FhGFS: A Fast and Scalable Parallel Filesystem

Article Index

Performance

When it comes to performance, FhGFS benefits from an early stage design decision to focus solely on HPC applications. Continuous internal benchmarks as well as participation in public test settings make sure there is no deviation from this path. With an extremely wide variety of test metrics it is difficult to identify the important ones. A survey of the DICE program, asking HPC data center representatives about the most important metrics for performance aspects, gives much needed input in this area. Of the respondents, 77.8 percent ranked bandwidth number one, followed by metadata operations. Hence, these are the metrics on which the FhGFS team is focused.

Benchmarks in Figures Three and Four were performed using FhGFS 2012.10-beta1 on the Fraunhofer Seislab cluster (20 Servers for Storage and Metadata (2x Intel Xeon X5660 @ 2.8 GHz, 48 GB RAM, 4x Intel 510 Series SSD (RAID 0), Ext4, QDR Infiniband, Scientific Linux 6.3; Kernel 2.6.32-279). Single node performance on the local file system without FhGFS in the Seislab cluster is 1,332 MB/s (write) and 1,317 MB/s (read), i.e. the theoretical maximum for 20 servers would be 26,640 MB/s (write) and 26,340 MB/s (read). The sequential read/write on up to 20 servers with 160 client processes shows, that FhGFS achieves a sustained performance of 94.7% for writes and 94.1% for reads.


Figure Three: FhGFS sequential read/write performance

For the metadata operations benchmark, up to 20 servers and up to 160 client processes were used. The results illustrate that more than 500,000 files could be created per second, i.e. creation of 1 billion files would take about half an hour.


Figure Four: FhGFS metadata file creation performance

Besides the internal benchmarks, participation in public test settings have shown both the ability of FhGFS to saturate network connections and demonstrate other advantages over various parallel file systems available to the HPC community. One such test setting is the "100GBit Testbed" between the German Technical Universities of Freiberg and Dresden in 2011. The physical distance between their data centers is about 37 miles (60km) and a 100GBit connection was established between them. In a second step, the length of the connecting fabric was increased to 250 miles (400km), allowing long distance test runs. Figure Five shows an overview of the hardware settings with the data centers at each university, HP storage servers, a DDN storage system and the 100GBit network interconnect between them.
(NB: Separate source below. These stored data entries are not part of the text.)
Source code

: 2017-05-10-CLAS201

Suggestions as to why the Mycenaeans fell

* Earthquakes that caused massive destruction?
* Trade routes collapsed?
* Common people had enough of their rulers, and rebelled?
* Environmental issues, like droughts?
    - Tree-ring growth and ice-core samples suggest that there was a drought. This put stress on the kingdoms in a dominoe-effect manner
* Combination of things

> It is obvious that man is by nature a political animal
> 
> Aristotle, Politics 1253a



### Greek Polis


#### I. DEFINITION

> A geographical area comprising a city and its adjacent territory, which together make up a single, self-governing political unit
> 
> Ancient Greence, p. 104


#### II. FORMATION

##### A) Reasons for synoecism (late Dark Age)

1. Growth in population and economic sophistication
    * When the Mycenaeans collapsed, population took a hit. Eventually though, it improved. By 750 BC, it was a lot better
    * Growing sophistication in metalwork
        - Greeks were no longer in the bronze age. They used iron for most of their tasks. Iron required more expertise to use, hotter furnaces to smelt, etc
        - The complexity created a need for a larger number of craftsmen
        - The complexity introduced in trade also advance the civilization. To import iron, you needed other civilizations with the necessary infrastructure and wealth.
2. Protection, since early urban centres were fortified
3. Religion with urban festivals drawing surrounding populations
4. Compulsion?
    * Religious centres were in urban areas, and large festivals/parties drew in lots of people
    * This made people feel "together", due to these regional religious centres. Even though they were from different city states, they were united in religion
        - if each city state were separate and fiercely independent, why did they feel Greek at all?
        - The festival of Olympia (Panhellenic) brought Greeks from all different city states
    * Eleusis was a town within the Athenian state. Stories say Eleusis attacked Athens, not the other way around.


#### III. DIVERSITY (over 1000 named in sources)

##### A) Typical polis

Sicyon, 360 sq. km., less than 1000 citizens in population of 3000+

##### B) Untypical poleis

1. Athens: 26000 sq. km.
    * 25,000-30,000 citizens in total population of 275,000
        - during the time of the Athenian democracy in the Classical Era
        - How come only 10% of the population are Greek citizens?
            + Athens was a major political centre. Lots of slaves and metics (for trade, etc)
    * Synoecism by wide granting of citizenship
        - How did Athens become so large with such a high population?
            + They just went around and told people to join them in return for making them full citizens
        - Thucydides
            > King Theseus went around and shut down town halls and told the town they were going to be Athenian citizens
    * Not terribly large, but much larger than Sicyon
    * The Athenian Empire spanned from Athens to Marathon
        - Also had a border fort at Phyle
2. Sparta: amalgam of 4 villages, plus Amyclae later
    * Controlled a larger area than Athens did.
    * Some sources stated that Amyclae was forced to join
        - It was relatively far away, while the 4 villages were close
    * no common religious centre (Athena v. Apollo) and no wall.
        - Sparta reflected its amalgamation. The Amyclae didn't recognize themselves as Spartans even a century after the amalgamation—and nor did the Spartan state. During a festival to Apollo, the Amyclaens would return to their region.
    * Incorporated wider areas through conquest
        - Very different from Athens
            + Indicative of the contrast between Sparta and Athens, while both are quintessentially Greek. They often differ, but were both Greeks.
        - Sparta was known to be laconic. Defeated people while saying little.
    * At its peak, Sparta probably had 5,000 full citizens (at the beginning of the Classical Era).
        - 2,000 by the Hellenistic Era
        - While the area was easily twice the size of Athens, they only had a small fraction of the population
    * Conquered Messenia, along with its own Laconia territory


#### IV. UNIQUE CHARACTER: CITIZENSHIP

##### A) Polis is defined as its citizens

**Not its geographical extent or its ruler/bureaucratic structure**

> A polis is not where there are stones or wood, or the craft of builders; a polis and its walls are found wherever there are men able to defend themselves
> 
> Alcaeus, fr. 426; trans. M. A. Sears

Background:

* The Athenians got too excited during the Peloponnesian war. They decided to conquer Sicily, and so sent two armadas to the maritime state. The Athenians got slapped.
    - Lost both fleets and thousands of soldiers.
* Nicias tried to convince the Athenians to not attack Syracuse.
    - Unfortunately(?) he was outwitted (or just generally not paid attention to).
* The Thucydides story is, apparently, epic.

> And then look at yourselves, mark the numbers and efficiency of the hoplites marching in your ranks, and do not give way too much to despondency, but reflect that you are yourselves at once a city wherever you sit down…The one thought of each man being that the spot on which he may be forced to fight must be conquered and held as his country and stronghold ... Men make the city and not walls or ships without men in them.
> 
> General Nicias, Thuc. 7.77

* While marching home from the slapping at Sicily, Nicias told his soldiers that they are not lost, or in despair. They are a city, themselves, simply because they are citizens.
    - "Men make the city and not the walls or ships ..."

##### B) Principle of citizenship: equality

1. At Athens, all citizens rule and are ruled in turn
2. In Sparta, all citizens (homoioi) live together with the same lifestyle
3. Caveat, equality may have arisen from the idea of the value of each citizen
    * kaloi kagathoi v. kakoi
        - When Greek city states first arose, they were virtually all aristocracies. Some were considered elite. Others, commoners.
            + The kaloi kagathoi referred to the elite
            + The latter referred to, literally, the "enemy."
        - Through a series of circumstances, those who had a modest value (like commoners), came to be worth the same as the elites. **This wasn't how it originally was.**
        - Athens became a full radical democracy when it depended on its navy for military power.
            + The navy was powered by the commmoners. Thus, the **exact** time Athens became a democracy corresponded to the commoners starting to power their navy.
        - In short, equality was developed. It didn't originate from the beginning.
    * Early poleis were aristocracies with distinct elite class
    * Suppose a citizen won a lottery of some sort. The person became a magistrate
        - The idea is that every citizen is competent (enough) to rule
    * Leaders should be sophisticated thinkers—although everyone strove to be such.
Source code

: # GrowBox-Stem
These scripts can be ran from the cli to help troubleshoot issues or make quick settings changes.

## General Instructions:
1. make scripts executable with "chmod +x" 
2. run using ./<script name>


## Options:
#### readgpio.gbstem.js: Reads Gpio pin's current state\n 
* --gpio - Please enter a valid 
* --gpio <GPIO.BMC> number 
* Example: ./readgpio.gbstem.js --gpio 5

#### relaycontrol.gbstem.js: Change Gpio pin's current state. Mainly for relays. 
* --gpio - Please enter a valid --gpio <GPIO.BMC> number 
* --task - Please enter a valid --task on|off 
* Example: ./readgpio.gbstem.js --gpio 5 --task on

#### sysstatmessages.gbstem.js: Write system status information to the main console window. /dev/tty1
Figure Five: FhGFS configuration over the "100GBit Testbed" between two sites. © 2013 Michael Kluge, TU Dresden

in addition to other tests (video, etc), performance of several parallel file systems was tested in this setting. GPFS, Lustre and FhGFS took part in this test, each with full tuning-support from the respective supplier. [Note: the following reflects a clarification from the original article.] FhGFS showed excellent performance values, both for bi-directional and uni-directional streaming throughput and was fastest on the 250 miles track. Table 1 shows the results of the tests for FhGFS in percentages of the theoretical peak performance. Further information to the 100GBit Testbed can be found from the TU Dresden.

File SystemUni-DirectionalBi-Directional
FhGFS99.2% @ 250 miles89,6% @ 250 miles

Table 1: 100GBit Testbed Results. Theoretical peak: 12.5GB/s uni-, 25GB/s bi-directional

FhGFS On-demand: A Use Case

Fraunhofer Seislab was designed to take advantage of 2 storage tiers: 100 TB main storage on SATA-HDDs and 1TB local storage per node on SSDs. For each cluster job submitted to the batch system, in this case the Torque Resource Manager, a dedicated on-demand FhGFS is created from the local node storage (those nodes belonging to the submitted job). Calculations on temporary data can use this fast and "local" FhGFS and only final results need to go to the slower main storage.

This approach yields significant performance gains. To prove this concept, a Fraunhofer implementation of mergesort for large seismic datasets that do not fit into memory was slightly adjusted to make use of the fast local filesystem. The algorithm is mostly I/O bound. Instead of writing intermediate results to the main storage, they were written into the local FhGFS and the speed of the mergesort for a 5TB sized file improved by up by a factor of two.